As I continue my quest for intestinal stability I have added chewable Pepto Bismol tablets to my regular medicinal armory. I probably pop three of those puppies (I always overdose over-the-counter medications on the theory that my sheer bulk demands upward field adjustments to any prescribed dosages and that FDA caution keeps dosage amounts on the low side) every five days or so. The bismuth subsalicylate in the stuff seems to smooth out my intestinal kinks for a few days before the pod of Orcas return to their mating grounds. I just took three. I’m thinking of restarting my AG-1 powder this morning as well. Why take a control-based approach to healthcare when you can flood the zone with multiple remedies and improve your odds of success, I always say? It’s not like a patient controlled approach on an unstable and constantly changing black box system like the human gut can be expected to yield reliable empirical results that have sustainable validity in this quest for intestinal stability.
Clearly you can tell I have no answers, just anecdotal voodoo remedies. I recall back in the late 80s when I suffered from a bout of gall bladder disease that culminated in the removal of my gall bladder (no fussy arthroscopy back then, this was a 9-inch incision, two-handed surgical removal that would have made Hannibal Lecter wince). The gastroenterologist I was seeing explained to me the vagaries of the human gut and how his entire practice was about trial and error. Medical science may have improved in the past 40 years, but I doubt this gut discipline has moved very far forward simply based on the proliferation of supplements thrust upon the market and the aging population still searching for some modicum of relief.

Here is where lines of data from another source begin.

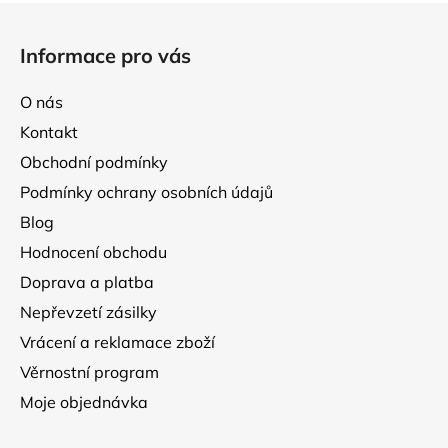
Z
á
Informace pro vás
p
a
O nás
t
Kontakt
í
Obchodní podmínky
Podmínky ochrany osobních údajů
Blog
Hodnocení obchodu
Doprava a platba
Nepřevzetí zásilky
Vrácení a reklamace zboží
Věrnostní program
Moje objednávka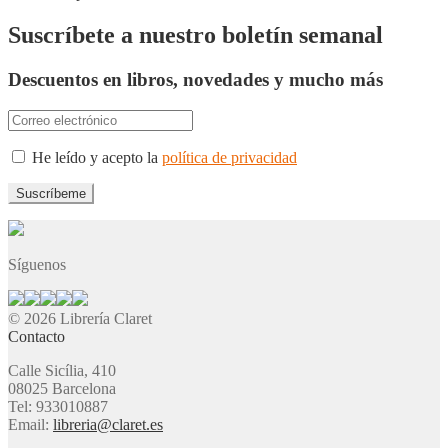
Suscríbete a nuestro boletín semanal
Descuentos en libros, novedades y mucho más
He leído y acepto la
política de privacidad
Síguenos
© 2026 Librería Claret
Contacto
Calle Sicília, 410
08025 Barcelona
Tel: 933010887
Email:
libreria@claret.es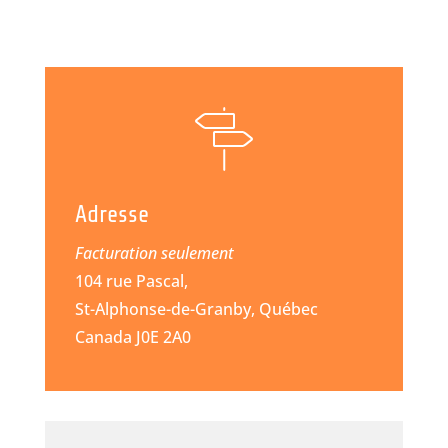
Adresse
Facturation seulement
104 rue Pascal,
St-Alphonse-de-Granby, Québec
Canada J0E 2A0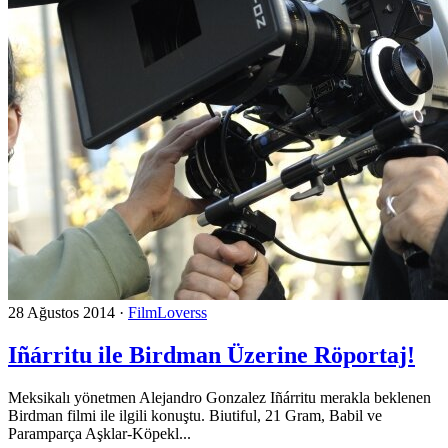
28 Ağustos 2014
·
FilmLoverss
Iñárritu ile Birdman Üzerine Röportaj!
Meksikalı yönetmen Alejandro Gonzalez Iñárritu merakla beklenen
Birdman filmi ile ilgili konuştu. Biutiful, 21 Gram, Babil ve
Paramparça Aşklar-Köpekl...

Joe Rogan says he has faithfully taken AG-1 since 2012. He swears by it and a massive audience that clearly wants answers to the universe swears by him. I’m not a Joe Rogan fan and that alone should have put me off to AG-1, but those Orcas make me hesitant to lose any solutions from the kit bag. I sort of like my blend of old world science ala Pepto and new world voodoo ala AG-1 to keep me on my game. About the only thing I know for sure that seems to help my system is change. Instead of travel throwing my system into disarray, it seems to calm it. New foods and microbes seem to help. Combining them with AG-1 and/or Pepto Bismol chewies should add another adventurous dimension to my gut journey. It’s like when I used to wrench my old motorcycles in Rome. Gap the plugs too much and they wouldn’t spark. Too little and they gummed up with carbon deposits. Come to think of it, when out of sorts, my old Ducati used to sound like those orcas in my stomach. God forbid I have to revert to eating fruits and vegetables (note that doesn’t keep Kim off supplements). Instead, I guess I will just keep wrenching my gut to keep it from being too gut wrenching to handle.